Caxias do Sul 01/05/2024

O desafio da confiança no trabalho remoto

Existe um dilema que ameaça minar a estabilidade do tão proclamado trabalho híbrido
Produzido por Ciane Meneguzzi Pistorello , 25/01/2024 às 09:20:28
Ciane Meneguzzi Pistorello é advogada, com pós-graduação em Direito Previdenciário, Direito do Trabalho e Direito Digital
Foto: Luizinho Bebber

Era uma vez, em janeiro de 2023, um mundo onde a linha entre o escritório e o lar tornou-se tão tênue quanto a conexão wi-fi. As mesas de trabalho foram trocadas por sofás confortáveis e os ternos foram substituídos por camisetas e pijamas. O palco é o home office, e a peça central dessa história é a desconfiança que paira sobre a produtividade dos funcionários remotos.

Numa pesquisa conduzida pela Microsoft, um paradoxo emergiu: enquanto 87% dos trabalhadores afirmavam ser produtivos no conforto de seus lares, apenas 12% dos líderes empresariais abraçavam plenamente essa confiança. O descompasso entre a realidade percebida pelos colaboradores e a visão dos gestores cria um dilema que ameaça minar a estabilidade do tão proclamado trabalho híbrido.

A ausência da prática antiquíssima de "gerenciar andando por aí" é apontada como uma possível raiz desse desalinhamento. Em um mundo virtual, os corredores de escritórios, que estão sendo substituídos por pixels e telas compartilhadas, acabam por deixar a gestão mais distante e menos tangível. Ficar próximo, parece dizer a sabedoria popular, resolve muitos problemas.

Contudo, em meio a esse desafio, emerge um paradoxo intrigante. O número de reuniões semanais no Microsoft Teams, o fiel escudeiro das videoconferências, cresceu monumentalmente, eis que fora registrando um aumento de 153%. Os trabalhadores, em sua busca por conexão virtual, parecem compensar a ausência física com um zelo exacerbado pelas reuniões e interações online.

Mas como em qualquer história, existe um ponto de virada. A desconfiança crescente no trabalho híbrido está levando muitas empresas a adotarem práticas de rastreamento virtual, algo que antes era reservado para funções de salários mais baixos. Uma lente virtual agora sobrevoa cada clique, cada tecla pressionada, como uma sombra digital que sussurra a palavra desconfiança.
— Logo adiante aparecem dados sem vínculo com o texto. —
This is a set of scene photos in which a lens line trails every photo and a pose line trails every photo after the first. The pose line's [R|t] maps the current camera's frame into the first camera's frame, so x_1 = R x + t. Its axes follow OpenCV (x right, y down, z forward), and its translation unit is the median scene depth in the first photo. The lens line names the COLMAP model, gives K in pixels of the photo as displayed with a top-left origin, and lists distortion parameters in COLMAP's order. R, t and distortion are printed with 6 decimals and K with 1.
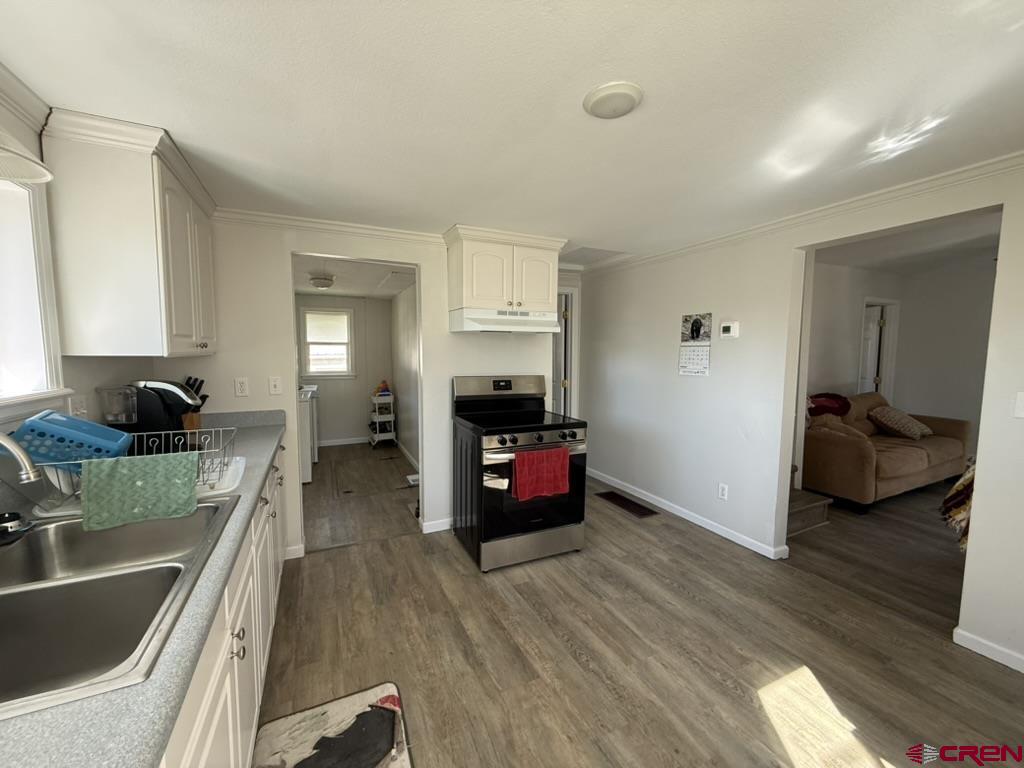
lens RADIAL K [[410.4, 0, 513.2], [0, 410.4, 384.8], [0, 0, 1]] dist [-0.001405, -0.000113]
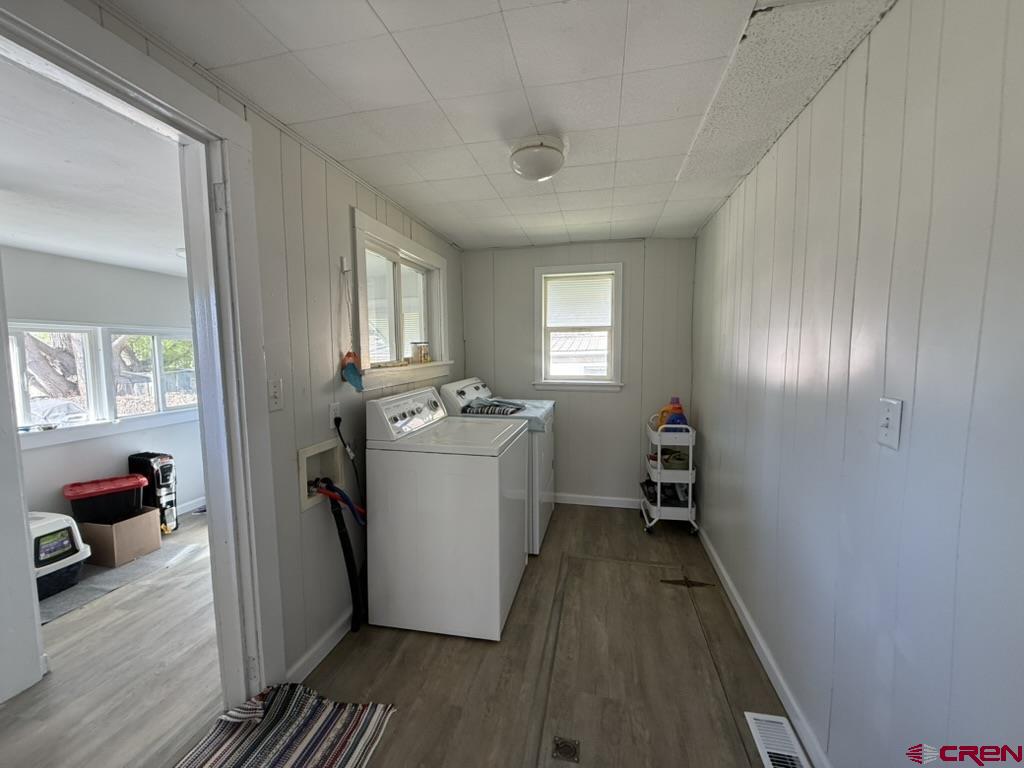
lens RADIAL K [[410.4, 0, 510.0], [0, 410.4, 386.9], [0, 0, 1]] dist [-0.001405, -0.000113]
pose [[0.784755, 0.040047, -0.618511, -0.167846], [-0.031952, 0.999197, 0.024156, -0.029487], [0.618982, 0.000806, 0.785405, 0.493758]]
No entanto, como ironia do destino, essa vigilância virtual parece ter um efeito contraproducente. As tecnologias de monitoramento, em vez de promoverem a produtividade, criam uma geração de trabalhadores mais preocupados em parecer ocupados do que realmente realizar um trabalho significativo. A linha entre estar online e estar verdadeiramente produtivo começava a desvanecer-se.

Ao olharmos para trás, lembramos de 2020, quando a Microsoft foi criticada pelo rastreador de produtividade adicionado ao Microsoft 365. Um instrumento que, inicialmente destinado a aprimorar a eficiência, acabou gerando descontentamento e desconfiança. Agora, a empresa parece ter aprendido com seus erros, removendo a ferramenta e declarando sua posição contra essa forma de vigilância intrusiva.

Nesse enredo digital, a desconfiança dos gerentes no home office dos funcionários continua sendo uma narrativa em construção. Enquanto a tecnologia se esforça para equilibrar a supervisão com a confiança, os protagonistas desse novo mundo do trabalho buscam um final que reconcilie a produtividade com o respeito pela privacidade virtual. O palco está montado, e a cortina se ergue para os próximos capítulos dessa crônica contemporânea.

Ciane Meneguzzi Pistorello é advogada, com pós-graduação em Direito Previdenciário, Direito do Trabalho e Direito Digital. Presta consultoria para empresas no ramo do direito do trabalho e direito digital. É coordenadora do Curso de Pós-Graduação Latu Sensu em MBA em Gestão de Previdência Privada – Fundos de Pensão, do Centro Universitário da Serra Gaúcha – FSG.